Work to do - Reproduce everything from the line containing "x y a b theta flux" down to the line containing "843 159 8 3 16 0.4", replacing "theta" with "angle" and leaving all else unchanged.

Material for this task -
↓
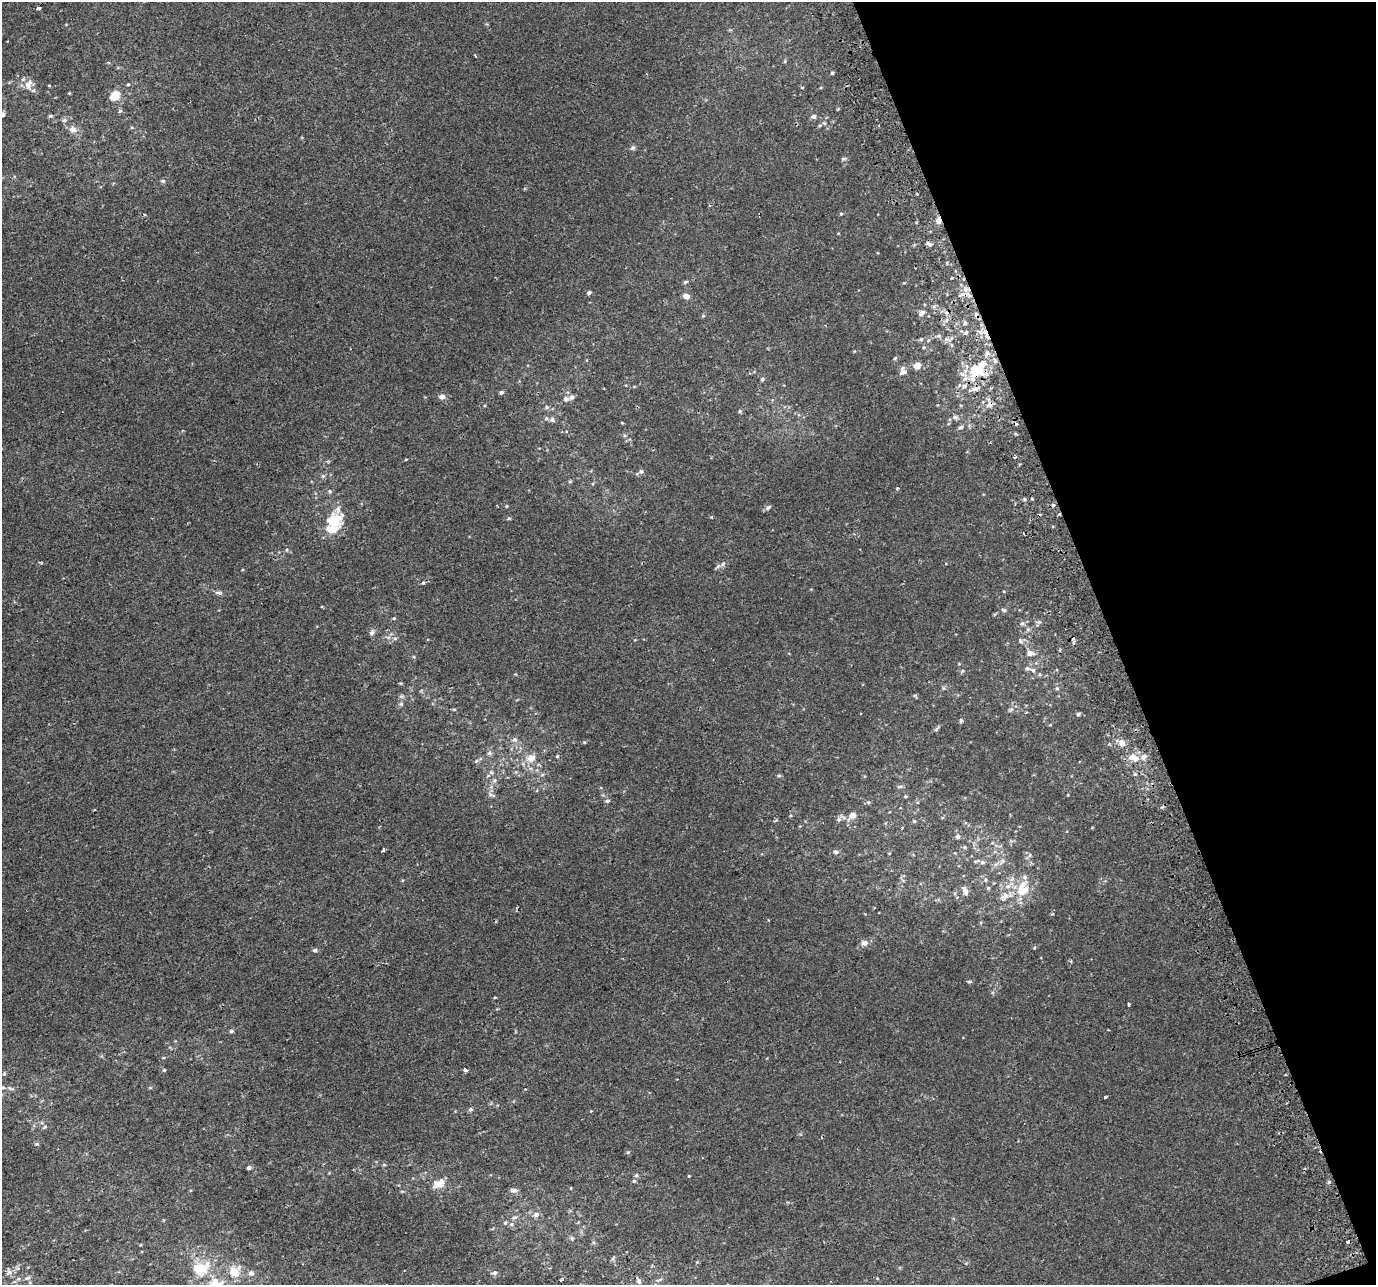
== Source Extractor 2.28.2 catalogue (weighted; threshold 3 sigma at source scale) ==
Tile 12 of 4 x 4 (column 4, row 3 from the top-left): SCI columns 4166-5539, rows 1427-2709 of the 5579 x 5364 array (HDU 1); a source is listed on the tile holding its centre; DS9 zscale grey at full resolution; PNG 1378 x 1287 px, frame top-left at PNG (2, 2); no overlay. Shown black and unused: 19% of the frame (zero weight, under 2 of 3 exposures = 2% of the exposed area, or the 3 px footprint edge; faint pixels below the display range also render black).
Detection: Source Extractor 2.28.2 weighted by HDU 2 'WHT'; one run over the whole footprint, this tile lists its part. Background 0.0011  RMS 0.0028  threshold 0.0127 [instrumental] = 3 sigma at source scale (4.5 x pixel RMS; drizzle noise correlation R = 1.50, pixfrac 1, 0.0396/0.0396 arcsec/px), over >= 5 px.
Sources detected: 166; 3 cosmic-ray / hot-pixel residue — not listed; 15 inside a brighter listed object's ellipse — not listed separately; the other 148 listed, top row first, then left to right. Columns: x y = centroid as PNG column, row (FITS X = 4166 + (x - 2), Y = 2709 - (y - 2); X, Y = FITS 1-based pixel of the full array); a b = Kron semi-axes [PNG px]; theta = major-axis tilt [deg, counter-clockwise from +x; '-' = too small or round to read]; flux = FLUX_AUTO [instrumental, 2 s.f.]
↑
↓
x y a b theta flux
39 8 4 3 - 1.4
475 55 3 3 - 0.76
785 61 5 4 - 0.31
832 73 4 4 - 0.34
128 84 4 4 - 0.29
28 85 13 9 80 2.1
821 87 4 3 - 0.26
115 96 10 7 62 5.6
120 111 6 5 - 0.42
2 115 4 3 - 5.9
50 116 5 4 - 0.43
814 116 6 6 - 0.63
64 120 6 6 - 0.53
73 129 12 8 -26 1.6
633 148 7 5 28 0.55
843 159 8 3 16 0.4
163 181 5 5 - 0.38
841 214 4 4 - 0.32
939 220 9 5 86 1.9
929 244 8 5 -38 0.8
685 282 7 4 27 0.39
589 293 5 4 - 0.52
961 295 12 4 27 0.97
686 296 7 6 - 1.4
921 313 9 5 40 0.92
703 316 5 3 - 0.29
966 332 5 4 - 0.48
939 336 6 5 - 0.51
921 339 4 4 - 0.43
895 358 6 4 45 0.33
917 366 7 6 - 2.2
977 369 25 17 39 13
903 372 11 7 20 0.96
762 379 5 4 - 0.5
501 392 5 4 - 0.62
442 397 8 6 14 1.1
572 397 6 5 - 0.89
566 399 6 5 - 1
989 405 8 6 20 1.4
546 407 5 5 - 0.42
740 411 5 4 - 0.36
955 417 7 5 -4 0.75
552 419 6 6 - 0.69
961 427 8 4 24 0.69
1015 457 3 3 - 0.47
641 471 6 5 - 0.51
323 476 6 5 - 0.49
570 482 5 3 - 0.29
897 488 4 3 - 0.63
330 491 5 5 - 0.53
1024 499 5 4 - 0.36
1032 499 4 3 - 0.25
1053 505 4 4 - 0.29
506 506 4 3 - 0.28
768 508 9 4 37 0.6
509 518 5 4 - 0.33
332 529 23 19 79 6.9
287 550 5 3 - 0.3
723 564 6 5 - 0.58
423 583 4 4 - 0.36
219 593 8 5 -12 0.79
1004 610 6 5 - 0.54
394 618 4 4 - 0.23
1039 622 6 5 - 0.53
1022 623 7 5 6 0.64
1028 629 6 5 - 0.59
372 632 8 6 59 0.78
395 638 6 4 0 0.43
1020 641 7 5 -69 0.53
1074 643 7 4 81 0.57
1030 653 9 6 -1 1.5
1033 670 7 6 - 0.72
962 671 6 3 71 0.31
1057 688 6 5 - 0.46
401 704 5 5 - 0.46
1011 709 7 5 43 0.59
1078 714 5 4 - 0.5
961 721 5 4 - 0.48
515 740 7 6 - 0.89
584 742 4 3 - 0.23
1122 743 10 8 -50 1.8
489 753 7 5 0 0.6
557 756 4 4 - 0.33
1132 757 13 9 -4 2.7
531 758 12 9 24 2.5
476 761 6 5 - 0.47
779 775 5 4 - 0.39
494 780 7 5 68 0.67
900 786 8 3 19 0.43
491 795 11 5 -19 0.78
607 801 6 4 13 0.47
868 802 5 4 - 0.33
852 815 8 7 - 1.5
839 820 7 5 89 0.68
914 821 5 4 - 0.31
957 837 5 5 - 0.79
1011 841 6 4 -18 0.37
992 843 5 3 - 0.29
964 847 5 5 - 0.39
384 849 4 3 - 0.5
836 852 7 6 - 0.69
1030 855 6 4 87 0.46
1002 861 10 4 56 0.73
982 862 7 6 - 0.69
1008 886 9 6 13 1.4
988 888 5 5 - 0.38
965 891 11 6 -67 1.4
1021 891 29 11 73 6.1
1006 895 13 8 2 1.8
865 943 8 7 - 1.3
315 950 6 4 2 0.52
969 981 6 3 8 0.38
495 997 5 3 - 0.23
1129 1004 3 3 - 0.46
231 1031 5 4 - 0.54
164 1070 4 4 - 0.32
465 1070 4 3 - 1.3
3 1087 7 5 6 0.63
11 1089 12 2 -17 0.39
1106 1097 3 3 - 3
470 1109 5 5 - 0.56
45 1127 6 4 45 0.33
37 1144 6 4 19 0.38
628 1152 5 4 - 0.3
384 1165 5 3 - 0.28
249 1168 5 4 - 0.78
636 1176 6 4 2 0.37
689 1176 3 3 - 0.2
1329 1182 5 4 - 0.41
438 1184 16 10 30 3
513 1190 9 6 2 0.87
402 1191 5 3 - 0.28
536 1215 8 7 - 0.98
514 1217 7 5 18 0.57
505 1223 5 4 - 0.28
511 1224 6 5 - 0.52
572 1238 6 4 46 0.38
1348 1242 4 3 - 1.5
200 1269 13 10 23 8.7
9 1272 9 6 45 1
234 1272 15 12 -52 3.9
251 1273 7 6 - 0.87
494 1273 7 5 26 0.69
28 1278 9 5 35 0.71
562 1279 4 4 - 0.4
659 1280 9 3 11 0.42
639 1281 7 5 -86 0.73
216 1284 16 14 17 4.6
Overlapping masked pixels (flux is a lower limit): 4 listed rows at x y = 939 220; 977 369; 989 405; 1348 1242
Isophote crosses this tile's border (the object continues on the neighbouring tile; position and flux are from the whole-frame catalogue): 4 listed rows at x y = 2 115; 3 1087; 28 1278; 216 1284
↑
↓
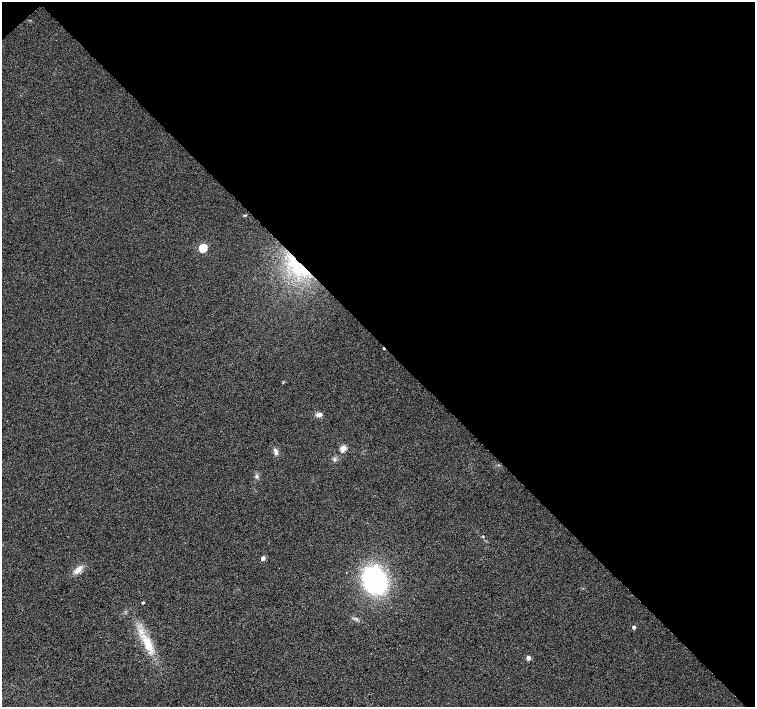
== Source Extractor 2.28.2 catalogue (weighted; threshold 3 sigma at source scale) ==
↑
Solution below -
x y a b angle flux
39 8 4 3 - 1.4
475 55 3 3 - 0.76
785 61 5 4 - 0.31
832 73 4 4 - 0.34
128 84 4 4 - 0.29
28 85 13 9 80 2.1
821 87 4 3 - 0.26
115 96 10 7 62 5.6
120 111 6 5 - 0.42
2 115 4 3 - 5.9
50 116 5 4 - 0.43
814 116 6 6 - 0.63
64 120 6 6 - 0.53
73 129 12 8 -26 1.6
633 148 7 5 28 0.55
843 159 8 3 16 0.4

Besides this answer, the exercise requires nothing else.